The demand, contained in a detailed memorandum forwarded to Treasury Cabinet Secretary John Mbadi and the Controller of Budget, argues that anything below Ksh 400 billion would force counties to implement painful cuts to health services, roads maintenance, and agricultural extension — the three pillars of devolution most felt by ordinary Kenyans.
Healthcare Crisis at the Centre
Governors singled out the transition to the Social Health Authority as a principal driver of their budget request. Under SHA, counties are responsible for facility-level service delivery while reimbursements from the national authority have, in numerous cases, arrived months late. Murang’a Governor Irungu Kang’ata, chairing the plenary, said counties had collectively absorbed an unfunded SHA mandate worth approximately Ksh 28 billion in the past 18 months.
“We are not asking for more money to build governor’s residences. We are asking for the money the Constitution already promises us, because right now nurses are going unpaid, hospitals are running out of gloves and sutures, and patients are suffering,” Governor Kang’ata said.
The governors also pointed to a specific grievance: the conditional grant for Level 4 and Level 5 hospitals, which was cut by 14 per cent in the current budget as part of the government’s IMF programme commitments. Restoring that grant alone would require an additional Ksh 11.6 billion.
Roads, Climate, and the El Nino Deficit
Beyond health, the governors’ memorandum dedicates considerable space to infrastructure repair. The 2023-2024 El Nino rains caused catastrophic damage to county roads, with the Kenya National Highways Authority estimating that 34,000 kilometres of county roads were either damaged or rendered impassable. Treasury disbursed only Ksh 9.4 billion for emergency repairs against a documented need of Ksh 52 billion.
Kitui Governor Julius Malombe, speaking on behalf of arid and semi-arid counties, noted that climate adaptation had become an unavoidable recurrent expenditure item. “Every year we budget for drought response. Every other year we budget for flood recovery. We cannot do both on allocations that have not kept pace with inflation since 2019,” Governor Malombe said.
The governors also demanded the Treasury clear a Ksh 14.2 billion backlog in equalisation fund disbursements owed to marginalised counties under Article 204 of the Constitution. The equalisation fund, chronically underfunded, has been a source of contention between national and county governments for over a decade.

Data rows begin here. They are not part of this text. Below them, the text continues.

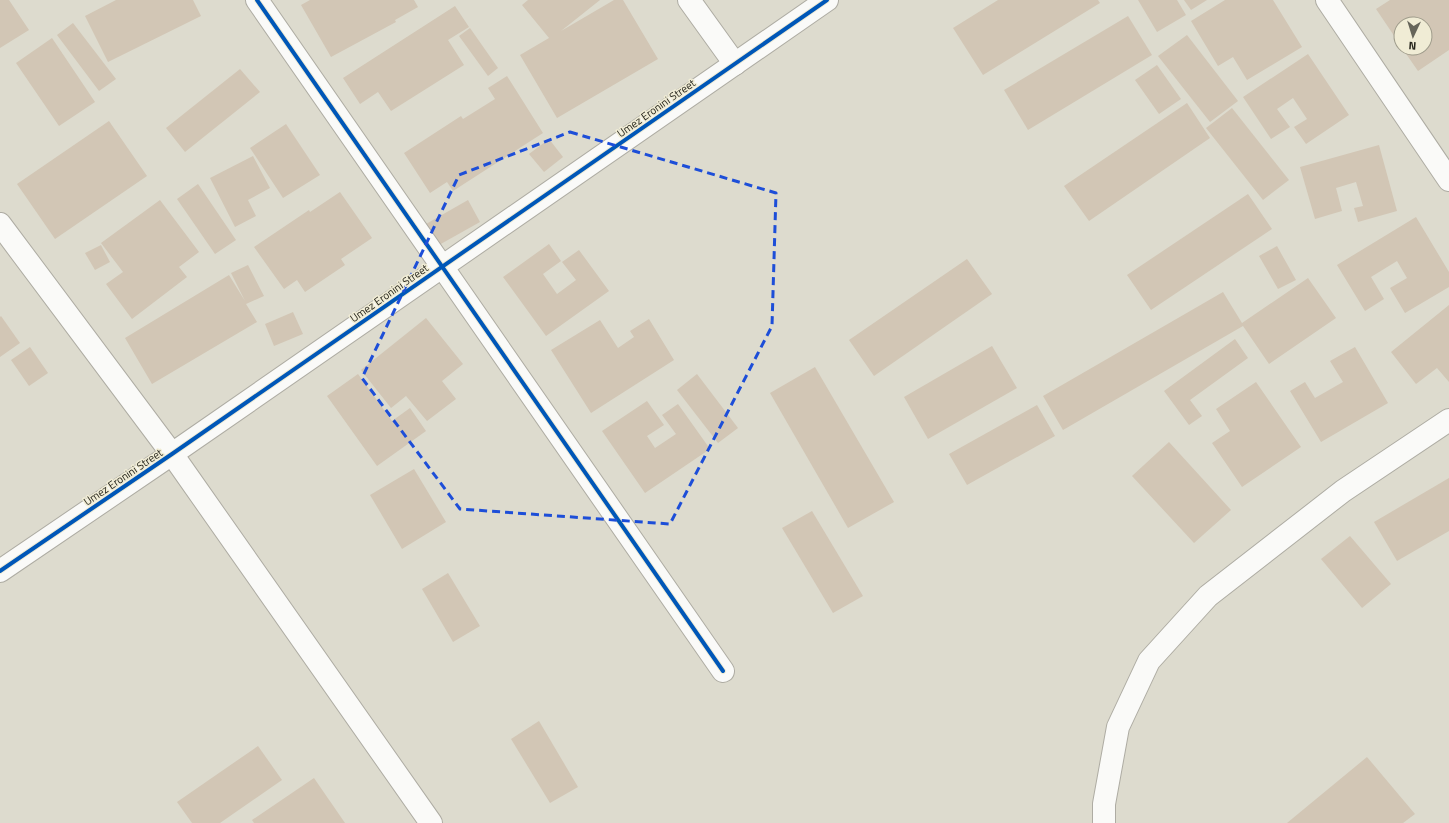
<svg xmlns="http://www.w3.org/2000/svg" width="1449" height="823" font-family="'Titillium Web',sans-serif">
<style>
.building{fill:#d2c6b5}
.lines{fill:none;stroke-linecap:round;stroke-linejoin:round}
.street-casing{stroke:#aeaca3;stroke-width:24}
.street{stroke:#fafaf8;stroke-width:22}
.cycleway-casing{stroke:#f0ecd5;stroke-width:6}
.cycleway{stroke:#0057b8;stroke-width:4}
.marked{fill:none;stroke:#1d4ed8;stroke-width:3;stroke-dasharray:8 5;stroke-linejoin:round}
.labels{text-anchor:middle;stroke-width:3;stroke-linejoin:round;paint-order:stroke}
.street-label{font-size:11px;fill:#26251c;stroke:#f0ecd5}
</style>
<rect width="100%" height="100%" fill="#dddbce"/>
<!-- building -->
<g class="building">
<path d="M0 0H9L29 30 0 48Z"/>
<path d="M116 0H193L201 16 108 62 85 16Z"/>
<path d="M310 0H414L418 7 395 20 396 22 331 57 301 5Z"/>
<path d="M528 0H600L561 31 614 0H623L658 59 557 118 520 55 549 38 522 5Z"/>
<path d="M998 0H1098L1100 3 983 75 953 28Z"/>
<path d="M1138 0H1177L1186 15 1157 32Z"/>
<path d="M1184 0H1207L1191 10Z"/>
<path d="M1225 0H1273L1302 47 1247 80 1233 57 1218 66 1191 21Z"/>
<path d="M1390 0H1449V50L1418 71 1402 48H1425V24H1401V46L1376 9Z"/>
<path d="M455 6 469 27 448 40 464 65 391 111 378 92 360 104 343 78Z"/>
<path d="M1128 16 1152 55 1028 130 1004 90Z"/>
<path d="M73 23 116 79 99 91 57 35Z"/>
<path d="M470 28 498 68 488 76 459 36Z"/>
<path d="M1187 35 1238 101 1210 122 1158 56Z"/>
<path d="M52 38 95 102 59 126 16 63Z"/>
<path d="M1308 54 1349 115 1306 144 1294 127 1307 119 1293 98 1277 109 1290 127 1271 139 1243 97Z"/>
<path d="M1157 65 1181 99 1159 114 1135 80Z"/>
<path d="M240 69 260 92 185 152 166 128Z"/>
<path d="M507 76 543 133 453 191 447 182 430 193 404 153 461 116 463 119 495 99 488 88Z"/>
<path d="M1187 103 1210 138 1089 221 1064 186Z"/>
<path d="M1232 108 1289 180 1263 200 1206 128Z"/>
<path d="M109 121 147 176 55 239 17 184Z"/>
<path d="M286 124 320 175 283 198 250 148Z"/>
<path d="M549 139 563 157 544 172 529 154Z"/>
<path d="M1379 145 1397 211 1358 222 1354 208 1363 206 1356 182 1336 188 1342 211 1315 219 1300 167Z"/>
<path d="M253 156 270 188 248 200 256 216 235 227 210 178Z"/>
<path d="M198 184 236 240 215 254 177 199Z"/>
<path d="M340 192 372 238 341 259 345 265 305 292 297 280 284 289 254 247 309 210 310 212Z"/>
<path d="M1248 194 1272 229 1151 310 1127 275Z"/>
<path d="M160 200 199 252 179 267 187 277 132 319 106 284 123 272 101 243Z"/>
<path d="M468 200 480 222 439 245 426 224Z"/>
<path d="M1416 217 1449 272V287L1405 313 1390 288 1407 278 1397 261 1371 277 1384 299 1365 311 1337 265Z"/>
<path d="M549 244 561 261 543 274 557 294 576 280 562 262 579 250 609 291 546 336 503 277Z"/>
<path d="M101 245 110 262 95 270 85 253Z"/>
<path d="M1277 246 1296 280 1278 289 1259 256Z"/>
<path d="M967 259 992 294 874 376 849 340Z"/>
<path d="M248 265 264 296 246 304 257 322 152 384 125 338 229 275 245 301 231 273Z"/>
<path d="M1308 278 1336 318 1269 364 1243 326 1063 430 1043 396 1223 292 1242 323Z"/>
<path d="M1449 305V382L1437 368 1416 384 1391 352Z"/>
<path d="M293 312 303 334 274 346 265 324Z"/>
<path d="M1 316 20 343 0 357V317Z"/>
<path d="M426 318 463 364 442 381 456 399 427 421 406 396 391 408 361 370Z"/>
<path d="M649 319 674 360 591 413 551 350 600 320 618 348 634 337 630 331Z"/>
<path d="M1235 339 1248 358 1190 400 1202 416 1189 425 1164 391Z"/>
<path d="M992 346 1017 388 928 439 904 397Z"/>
<path d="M30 347 48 373 29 386 11 360Z"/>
<path d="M1355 347 1388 403 1321 442 1290 391 1305 382 1315 398 1343 382 1330 361Z"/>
<path d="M815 367 894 502 848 528 770 393Z"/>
<path d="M358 374 392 421 410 408 426 431 377 466 327 396Z"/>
<path d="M697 374 738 428 718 443 677 390Z"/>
<path d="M1256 382 1301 447 1242 487 1212 443 1230 431 1216 409Z"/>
<path d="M647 401 664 425 647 436 655 448 676 434 662 415 678 404 710 449 645 493 602 431Z"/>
<path d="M1037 405 1055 436 967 485 949 454Z"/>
<path d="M1169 442 1231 510 1194 543 1132 476Z"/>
<path d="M414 469 446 522 402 549 370 495Z"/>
<path d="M1449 478V531L1397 561 1374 522Z"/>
<path d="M812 511 863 596 833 613 782 528Z"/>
<path d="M1350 536 1391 584 1362 608 1321 559Z"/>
<path d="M448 573 480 626 453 642 422 589Z"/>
<path d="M539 721 578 787 550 803 511 739Z"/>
<path d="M258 746 282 780 220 823H192L177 802Z"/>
<path d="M1367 757 1415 814 1403 823H1287Z"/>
<path d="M314 778 345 823H254L252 820Z"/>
</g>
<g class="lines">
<!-- street casing -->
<g class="street-casing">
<g id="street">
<path d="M257 0 723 671"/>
<path d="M689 0 735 64"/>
<path d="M1327 0 1449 180"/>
<path d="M0 224 172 454 431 823"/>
<path d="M0 571 172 454 827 0"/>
<path d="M1104 823V804L1118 727 1149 661 1208 596 1343 491 1449 420"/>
</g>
</g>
<!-- street -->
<use href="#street" class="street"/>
<!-- cycleway casing -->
<g class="cycleway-casing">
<g id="cycleway">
<path d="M257 0 723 671"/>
<path d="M0 571 172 454 827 0"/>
</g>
</g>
<!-- cycleway -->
<use href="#cycleway" class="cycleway"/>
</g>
<!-- marked area -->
<path class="marked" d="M570 132 776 193 772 326 670 524 460 509 362 378 459 175Z"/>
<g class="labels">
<!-- street labels -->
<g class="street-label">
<text transform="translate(656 108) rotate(-35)" y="4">Umez Eronini Street</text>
<text transform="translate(389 293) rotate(-35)" y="4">Umez Eronini Street</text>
<text transform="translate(123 477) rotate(-34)" y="4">Umez Eronini Street</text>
</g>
</g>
<!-- north arrow -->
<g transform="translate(1413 36) rotate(184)"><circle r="19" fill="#f0ecd5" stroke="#9f9c8b"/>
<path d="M0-3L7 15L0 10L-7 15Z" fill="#66655a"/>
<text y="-6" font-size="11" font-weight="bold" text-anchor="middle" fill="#26251c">N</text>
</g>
</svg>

Treasury’s Position and Political Undercurrents
Treasury insiders, speaking on condition of anonymity, acknowledged the legitimacy of several governors’ complaints but said the Ksh 400 billion figure was unlikely to survive the medium-term expenditure framework process without significant domestic revenue improvement by KRA. The Kenya Revenue Authority collected Ksh 2.17 trillion in the 2025/26 fiscal year, falling short of its Ksh 2.4 trillion target.
Analysts at Cytonn Investments noted that the governors’ demand carries obvious political weight as the country approaches 2027. “You have 47 governors, most of whom are eyeing either Senate seats or a second gubernatorial term. A united stand on budget allocation is also a show of political muscle,” said Cytonn Research Analyst Angela Mwangi.
The Inter-Governmental Budget and Economic Council is scheduled to convene in August to formalise preliminary budget ceilings, and it is there that the governors’ demand will either be accommodated or revised downward. A parallel petition has been filed with the Senate Budget Committee, which has invited public submissions through 15th August 2026.